Here, the plaintiff failed to establish her prima facie entitlement to judgment on the complaint as a matter of law. The language in a 2008 "Notice of Intent to Foreclose," that the mortgage debt would be accelerated if the borrower did not pay the arrears as set forth in the notice by September 19, 2008, was merely an expression of future intent that fell short of an actual acceleration (see Ocwen Loan Servicing, LLC v Sirianni, 202 A.D.3d 702; Milone v U.S. Bank N.A., 164 A.D.3d 145, 154; Bank of Am., N.A. v Luma, 157 A.D.3d 1106; 21st Mtge. Corp. v Adames, 153 A.D.3d 474).

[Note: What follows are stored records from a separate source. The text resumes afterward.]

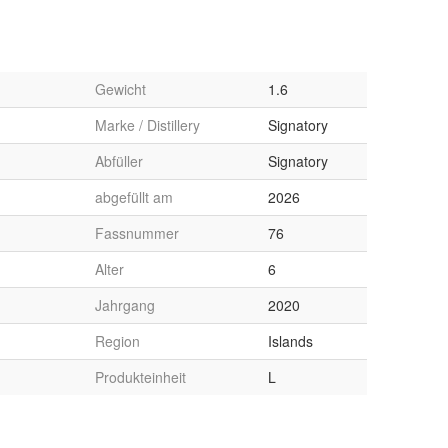
Gewicht
1.6
Marke / Distillery
Signatory
Abfüller
Signatory
abgefüllt am
2026
Fassnummer
76
Alter
6
Jahrgang
2020
Region
Islands
Produkteinheit
L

The notice was not clear and unequivocal, as future intentions may always be changed in the interim (see Milone v U.S. Bank N.A., 164 A.D.3d at 154).
The plaintiff's alternate contention that the mortgage debt was accelerated in 2009, by the commencement of a mortgage foreclosure action that was subsequently discontinued, is raised for the first time on appeal, and we decline to consider it (see LNV Corp. v Allison, 206 A.D.3d 710, 714; Wells Fargo Bank v Islam, 174 A.3d 670, 671-672).
Accordingly, the Supreme Court should have denied the plaintiff's motion for summary judgment on the complaint, without regard to the sufficiency of the opposition papers (see Winegrad v New York Univ. Med. Ctr., 64 N.Y.2d 851, 853).
In light of the foregoing determination, the defendant's remaining contentions need not be reached.
IANNACCI, J.P., CHAMBERS, WOOTEN and VOUTSINAS, JJ., concur.